Cuando uno es joven se deja
impresionar, es manipulable, más cuando el marketing y la publicidad van de la
mano, orgullosos y seguros, apoyados por la masa ignorante. La juventud se deja influenciar incluso por
lo que no se cuestiona, como el tiempo atmosférico o el color de ojos. Que llueva o haga sol son un ejemplo de esas
influencias discutibles a las que muchos no escapan, ya pasada la
juventud. Y servirá para mi disertación
echar mano de nuevo el refranero popular, con aquello de que nunca llueve a gusto
de todos; ni hace sol, ni nieva, ni hace
viento ni brilla el sol ni las nubes pasajeras lo hacen, añadiría yo.

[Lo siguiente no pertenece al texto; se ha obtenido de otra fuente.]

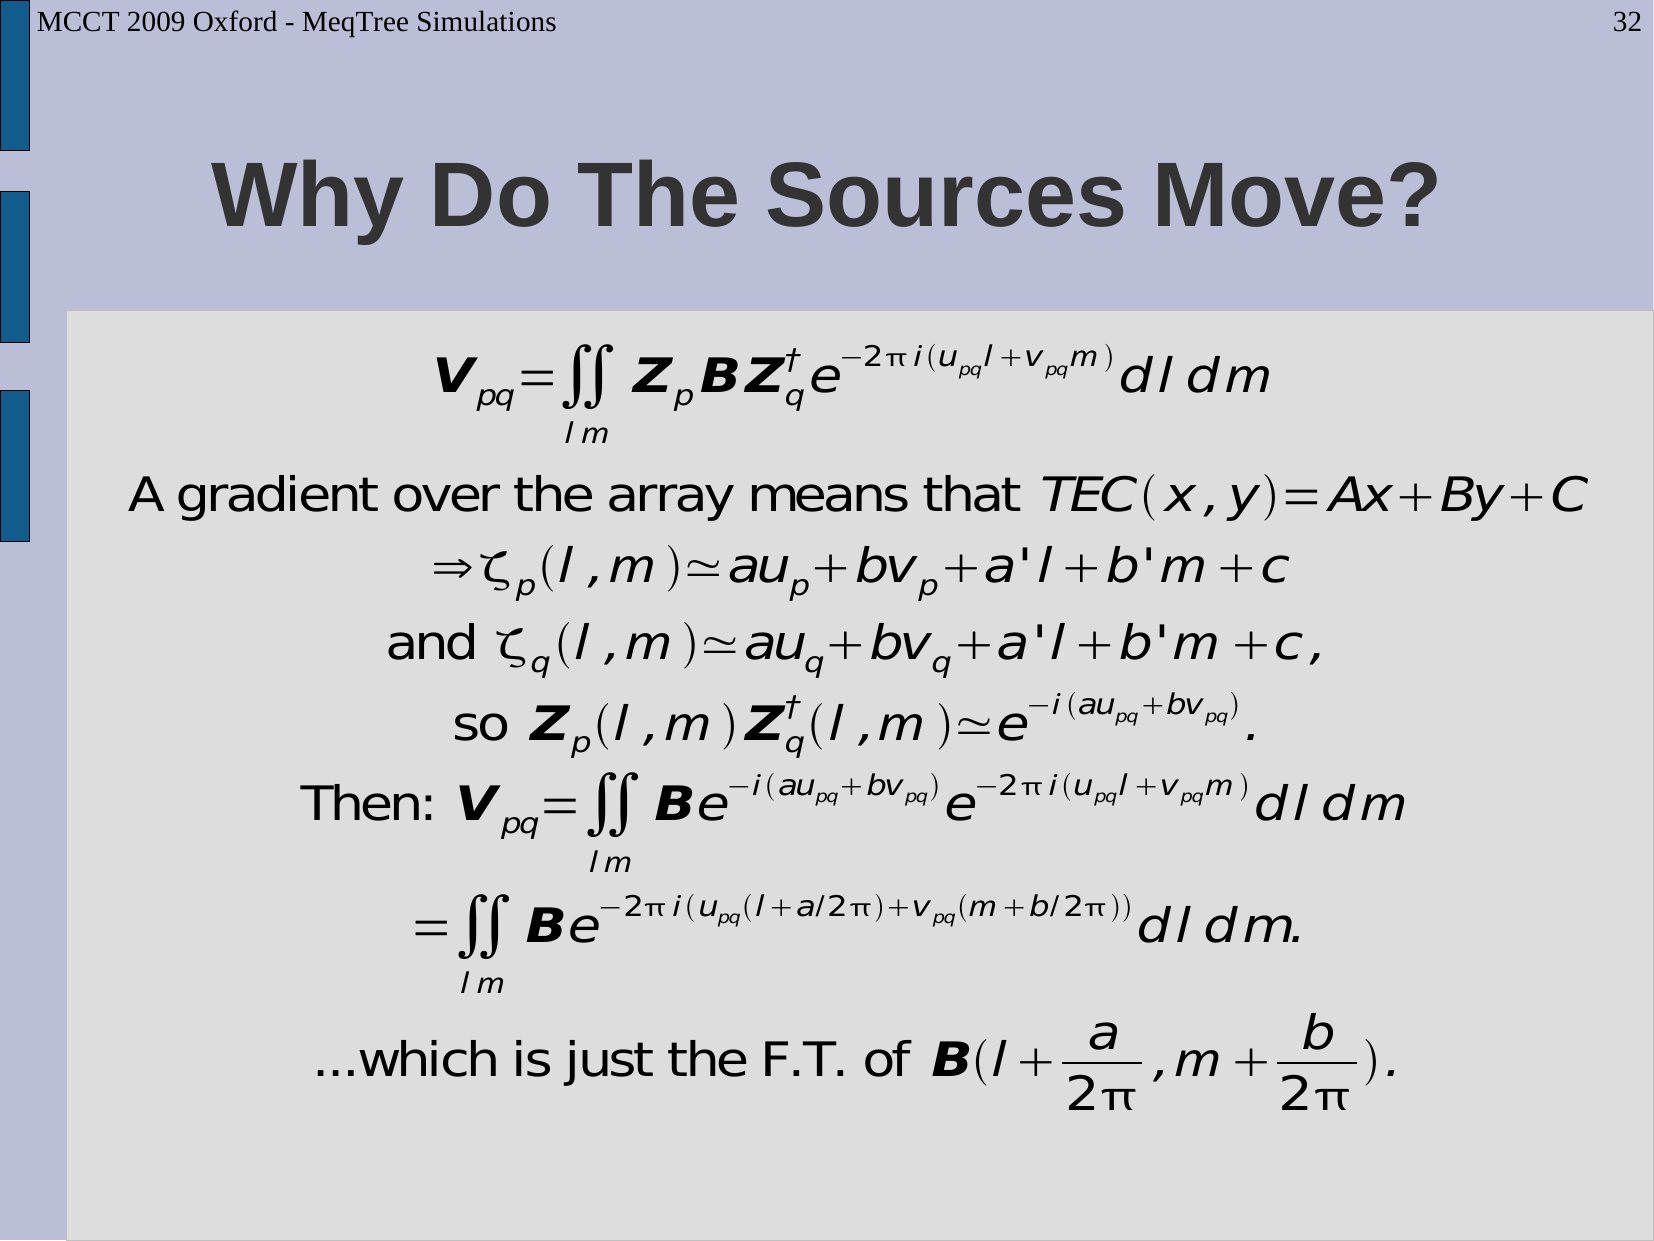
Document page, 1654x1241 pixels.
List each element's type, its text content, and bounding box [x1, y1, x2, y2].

title Why Do The Sources Move? [121, 91, 1534, 299]
chart [118, 333, 1591, 1123]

La madurez te da la sabia opción
de callarte antes de meter la pata, antes de decir la frase con la que cargarás
como una losa el resto de tu vida, aquello que te puede señalar o apartar de un
modo gregario en el círculo que la expreses.
Las palabras tienen más fuerza cuando uno las dice que cuando las
escribe. Lo escrito, puede o no ser
parte de uno mismo, mientras que los sonidos argumentan y dan peso y crean una
pared que obvia el mínimo movimiento posible para que te defiendas de lo
expresado.
El que calla otorga, frase de
necios y cobardes morales, que por no atreverse no dicen ni lo que piensan ni se
reservan lo que deberían. Prefiero
cruzarme con quien escucha y argumenta después de sopesar, y omite mucho de lo
que podría contar, porque entonces puedo confiar en que estoy ante alguien que
ha vivido, seguramente, que no busca un público dormido intelectualmente o la
masa que enfebrece con la necesidad del humo que impera en la charla de esquina
y de bar de barrio.
Hoy la influencia rompe las
barreras de la edad y de las castas sociales; entre las élites y el vulgo
apenas dista una separación de tipo económico, que no así la cuestión
educacional ni cultural. Hemos batido el
récord del absurdo, haciendo creer a las masas que un aparato con ruedas de un
color les hará parecer más altos o atractivos al sexo contrario, o la toma
diaria de ciertos productos compuestos de sustancias nocivas hará que aquellos
necios de los que hablaba les observen con la boca abierta. Siempre hay un necio por cada engreído, o
decenas, en nuestro caso, pequeño territorio de brechas abiertas, en donde se
premia el continente por encima del contenido, la palabra escrita y rubricada
en falso antes que lo que desmiente lo mismo, pero hablado. Lo sabemos todo, presumimos de ello, y
morimos al ignorar lo que significa la decencia y la honradez moral, como los
insufribles peces en los rios contaminados, eso sí, reescribiendo la
ignorancia, la mentira, este teatrillo de mortales titubeantes, dubitativos y
arrogantes en una verdad falseada, que nos aletarga gracias a nuestra credulidad y evidente falta
de criterio.
Aldous Huxley se quedó
corto. Hemos superado las barreras de lo
ridículo. Nos reimos del prójimo cuando
la falta de juicio, que no de prejuicio, parte ya del mismo dedo que
señala. Somos así de bilbainos, los de
esta nación.
La sensatez personal se convierte
en una guerra contra gigantes en un pais en el que pervive la inmadurez social.
La veteranía es lo que tiene, que convierte en interesante y digno de abrirle
la puerta a quien hace años pasaba desapercibido o a lo que antes no veíamos
con la claridad de la experiencia.
Lástima que no todos los veteranos
de esta guerra están libres de tirar la primera piedra y que por eso mismo la
edad no madure. Como ocurre con la cultura, la edad no entra por ellos.